Here are some of the notable economists who have backed Romney. The list includes five nobel laureates: Gary Becker, Robert Lucas, Robert Mundell, Edward Prescott, and Myron Scholes. Greg Mankiw, a Harvard professor who has written best-selling economics textbooks (his backing of Romeny is not at all surprising, as he is one of Romney's economic advisors). Being a Claremont Colleges student, I want to make note that there are also two Claremont McKenna professors who have signed the statement, Janet Smith and Colin Wright.

Saturday, August 11, 2012

Greece's Economy is Smaller Than Boston's

Source: ThereArePlaces.com

In 2011, Boston's GDP was $326 billion while Greece's was just $299 billion. Pretty astounding when you realize that the European Union and the International Monetary Fund have pledged €240 billion ($291 billion) to keep Greece floating.

Read more at the Atlantic.

U.S. Trade Deficit

We're currently experiencing the lowest trade deficit we've had in 18 months; due to both an increase in exports and a decrease in imports. Our trade deficit was $42.9 billion, down from $48 billion a month earlier. U.S. exports have been strong in most places except for in Europe, which is still in the middle of their debt crisis.

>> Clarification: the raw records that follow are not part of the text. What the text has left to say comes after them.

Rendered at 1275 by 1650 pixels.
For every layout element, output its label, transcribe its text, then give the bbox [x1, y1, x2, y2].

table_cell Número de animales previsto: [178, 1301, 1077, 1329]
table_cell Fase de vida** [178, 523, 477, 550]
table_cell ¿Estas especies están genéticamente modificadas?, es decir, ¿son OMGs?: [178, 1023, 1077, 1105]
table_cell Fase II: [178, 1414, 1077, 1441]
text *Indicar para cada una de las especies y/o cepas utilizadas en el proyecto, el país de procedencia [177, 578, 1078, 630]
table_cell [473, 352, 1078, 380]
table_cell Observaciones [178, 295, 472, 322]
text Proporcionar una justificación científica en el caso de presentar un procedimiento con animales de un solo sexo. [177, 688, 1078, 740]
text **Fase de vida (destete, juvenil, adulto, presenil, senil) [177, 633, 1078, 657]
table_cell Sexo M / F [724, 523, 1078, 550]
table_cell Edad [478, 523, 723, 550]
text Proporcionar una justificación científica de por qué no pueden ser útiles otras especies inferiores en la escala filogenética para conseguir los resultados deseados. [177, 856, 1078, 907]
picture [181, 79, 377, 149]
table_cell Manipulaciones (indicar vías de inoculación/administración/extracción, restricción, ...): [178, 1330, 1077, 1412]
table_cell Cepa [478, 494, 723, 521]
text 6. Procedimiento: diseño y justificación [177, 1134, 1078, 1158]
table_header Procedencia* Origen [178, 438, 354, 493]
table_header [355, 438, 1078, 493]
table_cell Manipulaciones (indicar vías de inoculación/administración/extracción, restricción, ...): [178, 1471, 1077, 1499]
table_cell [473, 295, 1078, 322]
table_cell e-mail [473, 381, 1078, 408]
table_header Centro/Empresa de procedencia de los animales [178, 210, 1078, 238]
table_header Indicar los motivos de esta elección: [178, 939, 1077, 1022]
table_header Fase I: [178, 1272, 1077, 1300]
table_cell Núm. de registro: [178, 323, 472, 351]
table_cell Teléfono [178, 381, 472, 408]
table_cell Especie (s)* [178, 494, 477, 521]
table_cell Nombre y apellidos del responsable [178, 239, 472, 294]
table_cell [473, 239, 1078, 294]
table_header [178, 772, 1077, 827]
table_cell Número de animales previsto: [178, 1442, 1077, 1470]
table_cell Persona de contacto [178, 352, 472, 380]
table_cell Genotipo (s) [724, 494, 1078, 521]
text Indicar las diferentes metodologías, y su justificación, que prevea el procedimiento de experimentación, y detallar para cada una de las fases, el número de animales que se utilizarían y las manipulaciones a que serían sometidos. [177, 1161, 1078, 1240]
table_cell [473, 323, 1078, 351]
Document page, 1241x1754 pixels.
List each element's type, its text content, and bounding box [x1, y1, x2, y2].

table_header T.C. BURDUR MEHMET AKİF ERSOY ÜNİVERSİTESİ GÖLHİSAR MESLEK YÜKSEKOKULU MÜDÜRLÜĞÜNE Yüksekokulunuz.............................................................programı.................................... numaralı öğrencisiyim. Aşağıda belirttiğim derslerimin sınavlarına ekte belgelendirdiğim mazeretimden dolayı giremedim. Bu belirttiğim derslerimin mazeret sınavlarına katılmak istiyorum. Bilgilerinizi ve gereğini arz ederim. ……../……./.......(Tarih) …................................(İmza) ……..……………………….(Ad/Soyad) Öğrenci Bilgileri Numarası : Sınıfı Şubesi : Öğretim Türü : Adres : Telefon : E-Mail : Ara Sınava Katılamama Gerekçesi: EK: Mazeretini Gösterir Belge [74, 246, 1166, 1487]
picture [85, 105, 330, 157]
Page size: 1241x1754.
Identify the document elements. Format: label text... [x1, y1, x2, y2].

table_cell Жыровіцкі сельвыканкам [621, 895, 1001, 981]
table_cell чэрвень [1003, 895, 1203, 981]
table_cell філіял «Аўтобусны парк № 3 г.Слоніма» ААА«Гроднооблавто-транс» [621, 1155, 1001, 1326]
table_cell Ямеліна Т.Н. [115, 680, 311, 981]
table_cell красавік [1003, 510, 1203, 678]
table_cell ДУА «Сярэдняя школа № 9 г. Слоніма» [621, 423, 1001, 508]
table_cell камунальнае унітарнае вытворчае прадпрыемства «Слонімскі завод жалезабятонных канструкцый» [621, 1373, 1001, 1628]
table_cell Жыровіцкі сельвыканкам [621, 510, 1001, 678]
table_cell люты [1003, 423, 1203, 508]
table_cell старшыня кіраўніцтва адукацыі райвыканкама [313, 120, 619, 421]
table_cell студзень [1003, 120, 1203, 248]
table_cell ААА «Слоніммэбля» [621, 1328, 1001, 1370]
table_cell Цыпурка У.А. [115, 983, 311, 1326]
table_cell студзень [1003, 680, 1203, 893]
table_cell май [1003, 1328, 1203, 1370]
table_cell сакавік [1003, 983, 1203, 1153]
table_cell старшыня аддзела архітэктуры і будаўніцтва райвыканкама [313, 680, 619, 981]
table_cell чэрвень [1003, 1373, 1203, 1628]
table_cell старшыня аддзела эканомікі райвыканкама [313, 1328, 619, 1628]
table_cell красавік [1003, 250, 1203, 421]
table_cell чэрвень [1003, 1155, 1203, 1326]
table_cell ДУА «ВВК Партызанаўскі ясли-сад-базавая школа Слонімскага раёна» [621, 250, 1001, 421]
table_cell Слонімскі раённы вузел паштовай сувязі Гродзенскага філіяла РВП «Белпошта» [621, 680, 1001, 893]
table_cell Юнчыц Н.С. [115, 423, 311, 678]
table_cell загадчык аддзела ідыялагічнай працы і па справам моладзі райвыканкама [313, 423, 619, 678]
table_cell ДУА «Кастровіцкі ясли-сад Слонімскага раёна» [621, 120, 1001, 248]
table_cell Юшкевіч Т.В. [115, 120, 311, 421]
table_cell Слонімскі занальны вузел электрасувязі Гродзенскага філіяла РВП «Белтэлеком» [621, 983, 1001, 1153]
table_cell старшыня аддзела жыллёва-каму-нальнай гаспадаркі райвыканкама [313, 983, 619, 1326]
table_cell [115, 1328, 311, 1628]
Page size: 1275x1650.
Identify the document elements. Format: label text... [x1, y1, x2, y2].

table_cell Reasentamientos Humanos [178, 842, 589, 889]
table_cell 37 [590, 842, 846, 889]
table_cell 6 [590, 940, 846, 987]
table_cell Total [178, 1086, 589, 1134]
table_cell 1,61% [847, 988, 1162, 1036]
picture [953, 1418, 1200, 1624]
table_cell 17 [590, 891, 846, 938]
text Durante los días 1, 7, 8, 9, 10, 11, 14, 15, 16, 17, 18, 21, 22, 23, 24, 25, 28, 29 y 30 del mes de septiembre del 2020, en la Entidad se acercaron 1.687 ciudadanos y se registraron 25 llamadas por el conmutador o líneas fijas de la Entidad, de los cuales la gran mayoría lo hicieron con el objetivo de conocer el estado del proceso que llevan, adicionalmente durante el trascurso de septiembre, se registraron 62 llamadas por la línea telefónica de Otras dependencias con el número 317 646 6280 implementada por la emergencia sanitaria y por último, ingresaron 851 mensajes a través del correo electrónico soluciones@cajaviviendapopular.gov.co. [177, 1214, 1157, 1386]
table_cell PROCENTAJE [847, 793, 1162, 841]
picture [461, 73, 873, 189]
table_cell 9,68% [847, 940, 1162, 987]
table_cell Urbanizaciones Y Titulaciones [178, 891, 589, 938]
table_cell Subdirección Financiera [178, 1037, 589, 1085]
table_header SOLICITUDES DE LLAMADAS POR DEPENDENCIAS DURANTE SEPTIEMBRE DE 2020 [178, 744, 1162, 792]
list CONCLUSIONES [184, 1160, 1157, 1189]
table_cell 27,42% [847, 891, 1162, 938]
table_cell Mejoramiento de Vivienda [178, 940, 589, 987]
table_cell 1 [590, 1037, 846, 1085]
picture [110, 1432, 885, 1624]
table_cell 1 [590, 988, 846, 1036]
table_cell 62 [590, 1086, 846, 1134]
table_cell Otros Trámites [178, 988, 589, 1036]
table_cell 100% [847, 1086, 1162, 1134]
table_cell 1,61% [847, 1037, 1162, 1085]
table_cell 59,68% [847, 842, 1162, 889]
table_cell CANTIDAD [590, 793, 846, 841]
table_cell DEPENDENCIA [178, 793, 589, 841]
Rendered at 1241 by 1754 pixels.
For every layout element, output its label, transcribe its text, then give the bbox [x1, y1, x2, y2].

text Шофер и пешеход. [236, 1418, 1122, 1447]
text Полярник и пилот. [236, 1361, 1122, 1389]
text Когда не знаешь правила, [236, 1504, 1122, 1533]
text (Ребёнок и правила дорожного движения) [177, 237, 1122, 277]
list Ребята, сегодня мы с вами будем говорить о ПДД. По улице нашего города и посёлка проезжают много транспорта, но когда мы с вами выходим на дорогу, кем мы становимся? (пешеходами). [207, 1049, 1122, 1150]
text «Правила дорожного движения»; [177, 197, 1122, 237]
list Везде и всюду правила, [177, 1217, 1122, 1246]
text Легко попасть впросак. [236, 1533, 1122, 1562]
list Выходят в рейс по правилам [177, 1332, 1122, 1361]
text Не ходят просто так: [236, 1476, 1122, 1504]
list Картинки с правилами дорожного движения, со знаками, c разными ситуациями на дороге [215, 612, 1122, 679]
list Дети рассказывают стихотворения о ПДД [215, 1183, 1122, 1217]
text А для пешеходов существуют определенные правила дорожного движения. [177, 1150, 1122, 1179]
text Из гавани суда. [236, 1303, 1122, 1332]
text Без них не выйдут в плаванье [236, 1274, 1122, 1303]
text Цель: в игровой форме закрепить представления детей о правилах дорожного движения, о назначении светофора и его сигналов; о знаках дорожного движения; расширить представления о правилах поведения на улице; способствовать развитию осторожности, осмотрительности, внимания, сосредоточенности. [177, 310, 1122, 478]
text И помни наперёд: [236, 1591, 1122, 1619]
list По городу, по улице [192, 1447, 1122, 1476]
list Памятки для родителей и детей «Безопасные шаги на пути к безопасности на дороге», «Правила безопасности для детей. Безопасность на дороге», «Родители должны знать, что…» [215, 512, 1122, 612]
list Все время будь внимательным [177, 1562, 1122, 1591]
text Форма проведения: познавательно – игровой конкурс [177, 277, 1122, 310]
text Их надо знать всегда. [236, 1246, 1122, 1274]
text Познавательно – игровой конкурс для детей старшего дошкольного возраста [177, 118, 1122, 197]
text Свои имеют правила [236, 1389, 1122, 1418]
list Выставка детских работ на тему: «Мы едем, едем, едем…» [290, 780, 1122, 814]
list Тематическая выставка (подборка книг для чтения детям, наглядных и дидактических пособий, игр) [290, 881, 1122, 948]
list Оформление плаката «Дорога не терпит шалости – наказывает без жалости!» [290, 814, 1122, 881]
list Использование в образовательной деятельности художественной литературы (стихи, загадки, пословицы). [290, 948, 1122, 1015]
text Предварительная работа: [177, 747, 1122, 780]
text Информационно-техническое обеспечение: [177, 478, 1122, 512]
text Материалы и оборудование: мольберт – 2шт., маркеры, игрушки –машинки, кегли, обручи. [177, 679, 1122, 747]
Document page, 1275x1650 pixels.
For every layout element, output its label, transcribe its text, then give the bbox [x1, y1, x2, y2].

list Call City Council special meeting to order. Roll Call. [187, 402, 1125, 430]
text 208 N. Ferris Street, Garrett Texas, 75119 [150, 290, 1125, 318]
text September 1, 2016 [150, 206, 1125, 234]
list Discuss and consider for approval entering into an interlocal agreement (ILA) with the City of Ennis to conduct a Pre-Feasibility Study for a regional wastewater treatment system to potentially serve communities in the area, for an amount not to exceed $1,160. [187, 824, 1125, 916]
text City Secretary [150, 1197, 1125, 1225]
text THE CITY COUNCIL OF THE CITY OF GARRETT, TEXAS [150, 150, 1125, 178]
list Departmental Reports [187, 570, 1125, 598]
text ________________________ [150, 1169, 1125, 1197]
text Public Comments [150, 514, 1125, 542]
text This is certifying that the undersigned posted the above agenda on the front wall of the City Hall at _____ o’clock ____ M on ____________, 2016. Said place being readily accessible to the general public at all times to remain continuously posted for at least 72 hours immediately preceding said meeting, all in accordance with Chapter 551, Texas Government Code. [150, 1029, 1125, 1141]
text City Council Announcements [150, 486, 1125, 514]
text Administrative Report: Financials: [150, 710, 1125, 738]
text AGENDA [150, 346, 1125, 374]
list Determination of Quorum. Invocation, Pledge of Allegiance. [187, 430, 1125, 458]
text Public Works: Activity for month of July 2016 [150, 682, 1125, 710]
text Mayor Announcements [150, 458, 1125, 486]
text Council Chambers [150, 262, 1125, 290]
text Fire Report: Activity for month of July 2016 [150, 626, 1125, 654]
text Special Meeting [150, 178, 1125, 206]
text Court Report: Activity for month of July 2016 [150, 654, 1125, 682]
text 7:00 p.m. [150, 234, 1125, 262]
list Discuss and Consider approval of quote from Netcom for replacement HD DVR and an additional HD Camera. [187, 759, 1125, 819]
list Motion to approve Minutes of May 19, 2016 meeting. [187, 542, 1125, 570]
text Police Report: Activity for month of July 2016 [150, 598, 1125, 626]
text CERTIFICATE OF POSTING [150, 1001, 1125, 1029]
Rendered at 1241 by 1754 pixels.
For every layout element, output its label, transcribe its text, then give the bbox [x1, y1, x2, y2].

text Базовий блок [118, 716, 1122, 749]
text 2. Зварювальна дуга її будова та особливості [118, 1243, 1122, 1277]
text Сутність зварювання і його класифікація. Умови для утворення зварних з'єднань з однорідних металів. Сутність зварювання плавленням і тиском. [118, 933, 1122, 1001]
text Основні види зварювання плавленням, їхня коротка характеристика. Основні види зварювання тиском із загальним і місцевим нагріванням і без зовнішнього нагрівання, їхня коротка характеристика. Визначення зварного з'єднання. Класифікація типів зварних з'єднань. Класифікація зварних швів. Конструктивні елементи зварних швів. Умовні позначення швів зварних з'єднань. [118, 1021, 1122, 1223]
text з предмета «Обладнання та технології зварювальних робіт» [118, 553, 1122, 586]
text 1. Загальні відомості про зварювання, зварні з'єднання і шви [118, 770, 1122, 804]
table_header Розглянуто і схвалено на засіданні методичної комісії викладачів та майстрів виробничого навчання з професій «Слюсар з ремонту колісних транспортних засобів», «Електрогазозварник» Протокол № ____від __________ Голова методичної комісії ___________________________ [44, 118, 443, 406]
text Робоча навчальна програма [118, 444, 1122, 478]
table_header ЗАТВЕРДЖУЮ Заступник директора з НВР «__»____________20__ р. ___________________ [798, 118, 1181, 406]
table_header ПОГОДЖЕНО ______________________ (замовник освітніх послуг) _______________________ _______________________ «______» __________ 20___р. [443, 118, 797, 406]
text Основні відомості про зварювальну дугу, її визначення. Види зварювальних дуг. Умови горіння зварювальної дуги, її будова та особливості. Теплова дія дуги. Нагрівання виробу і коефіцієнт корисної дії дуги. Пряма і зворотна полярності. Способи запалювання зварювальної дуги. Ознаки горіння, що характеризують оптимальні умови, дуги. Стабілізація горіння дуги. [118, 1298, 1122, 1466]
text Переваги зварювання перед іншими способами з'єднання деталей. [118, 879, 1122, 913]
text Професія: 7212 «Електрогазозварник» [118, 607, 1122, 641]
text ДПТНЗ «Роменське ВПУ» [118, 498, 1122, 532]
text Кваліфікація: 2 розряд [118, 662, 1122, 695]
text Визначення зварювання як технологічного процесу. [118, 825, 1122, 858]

From the Wall Street Journal:

In June, the U.S. notched increases in exports of a variety of goods including pharmaceuticals, cars and industrial engines. Exports increased $1.7 billion to $185 billion, the highest monthly tally ever. Imports declined $3.5 billion to $227.9 billion, driven largely by a drop in oil prices that reduced the value of petroleum imports. Total U.S. exports are up 6% in the first six months of 2012 from the same period a year ago. In the first half of 2011, they were up 16% from the year-earlier period... 
For the U.S., a narrower trade gap would give a considerable lift to the economy at a time when growth has started to sputter, but many analysts were wary of ratcheting up expectations based on the June data. In coming months, a rising dollar, weaker demand in China and the euro zone's woes all are likely to weigh on U.S. trade. Other gauges of exports, such as an index tracked by the Institute for Supply Management, show demand already is slipping.  
 
In short, while this decreased trade deficit gave a slight push to our economy, it is unsustainable. Global demand is weakening.